--- Begin Data in this exercise ---

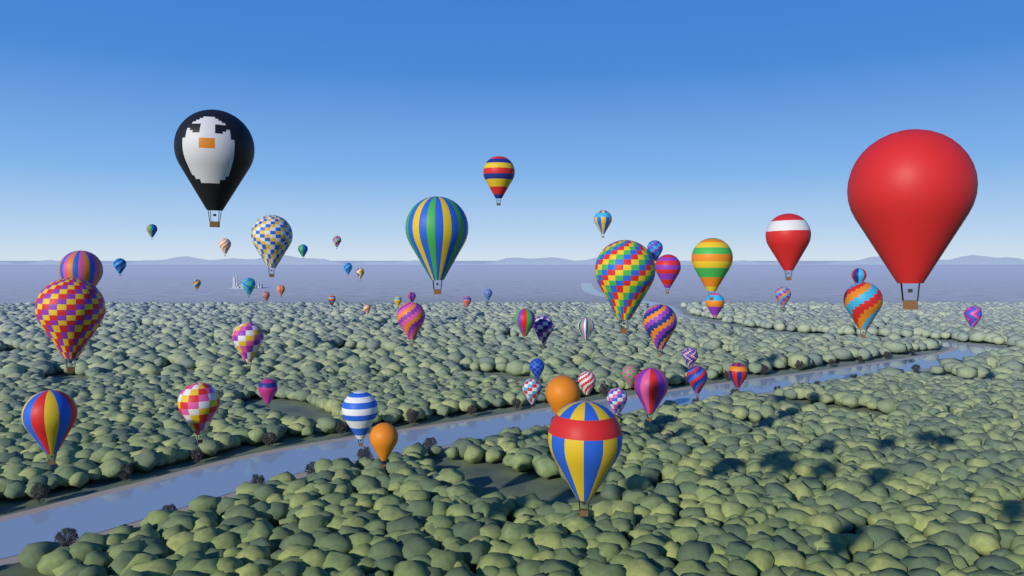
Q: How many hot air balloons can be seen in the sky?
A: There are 57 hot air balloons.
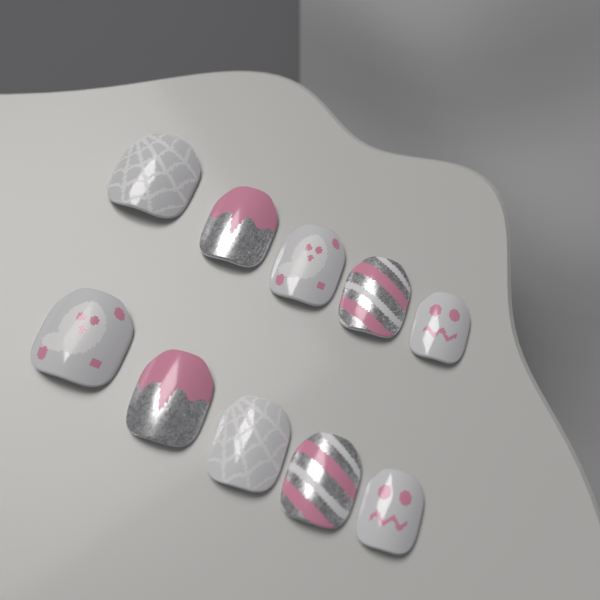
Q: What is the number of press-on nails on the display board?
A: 10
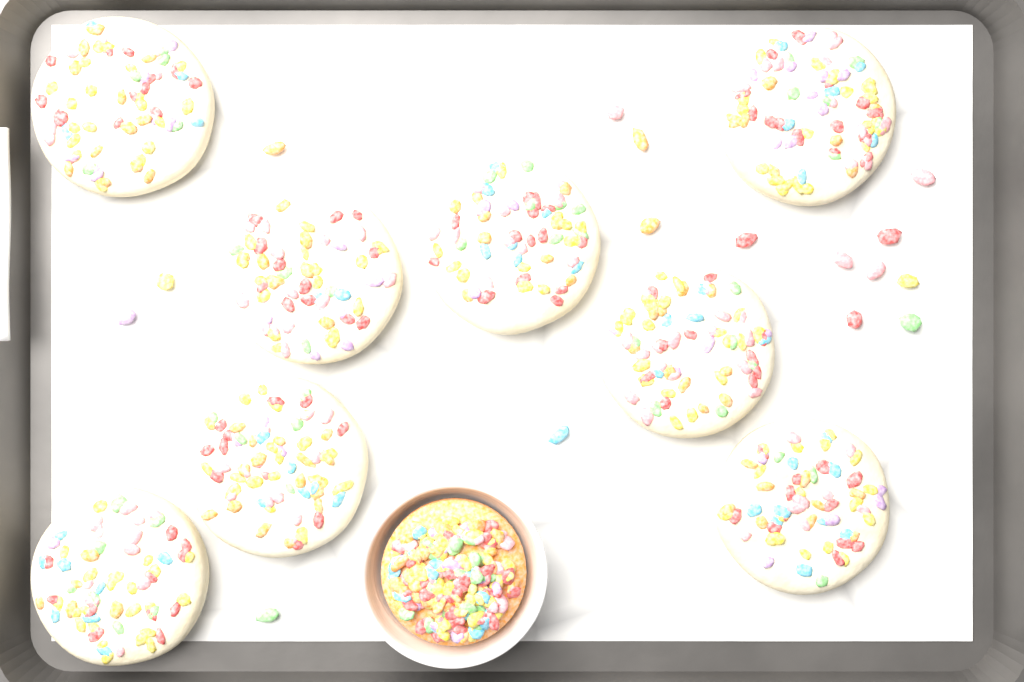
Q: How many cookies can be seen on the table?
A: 8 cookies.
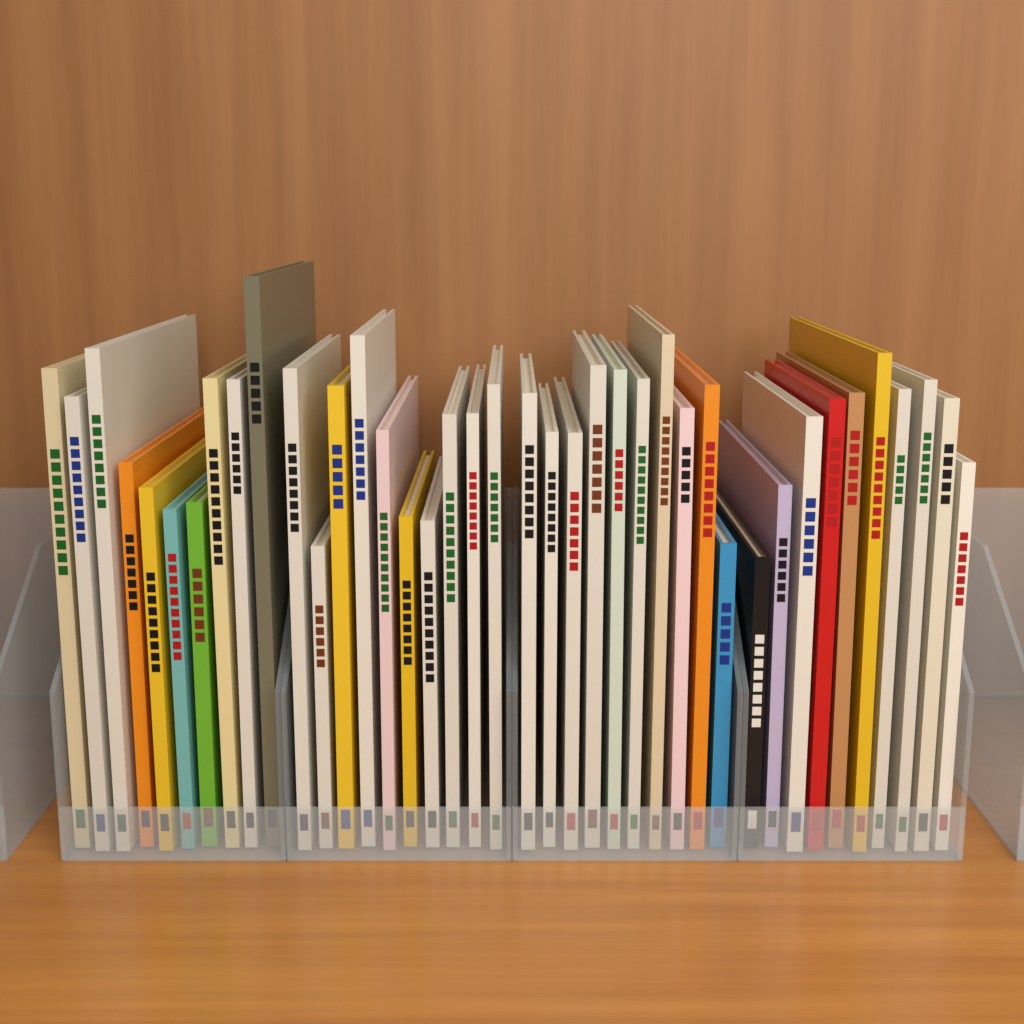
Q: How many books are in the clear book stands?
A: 40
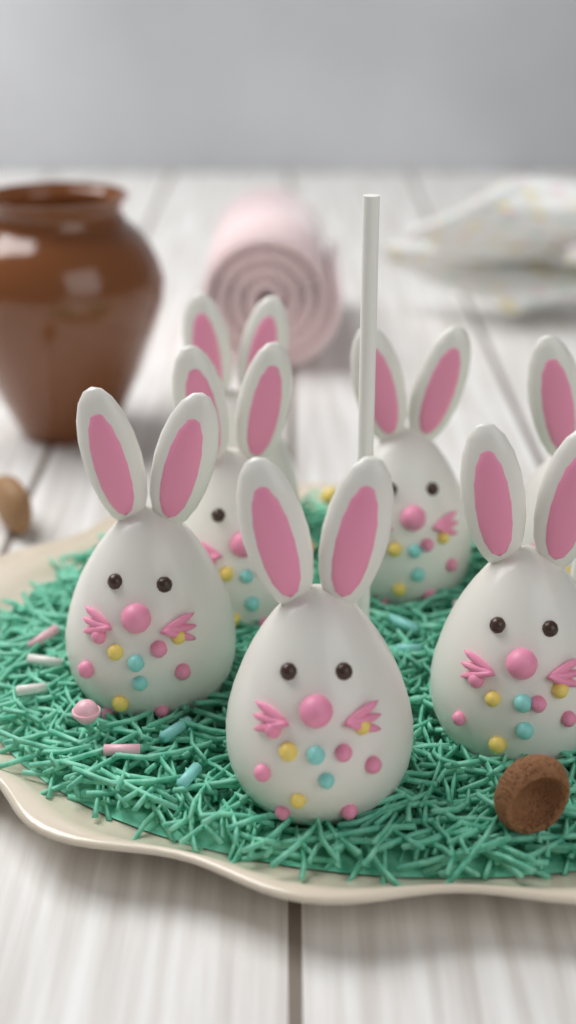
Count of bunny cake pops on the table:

--- End Data in this exercise ---

Rewrite every line of the data above as a JSON list of strings, with one string per line and blank lines omitted. Leave the pictures out of your answer.

- _Answer below_:
[
  "Q: How many hot air balloons can be seen in the sky?",
  "A: There are 57 hot air balloons.",
  "Q: What is the number of press-on nails on the display board?",
  "A: 10",
  "Q: How many cookies can be seen on the table?",
  "A: 8 cookies.",
  "Q: How many books are in the clear book stands?",
  "A: 40",
  "Count of bunny cake pops on the table:"
]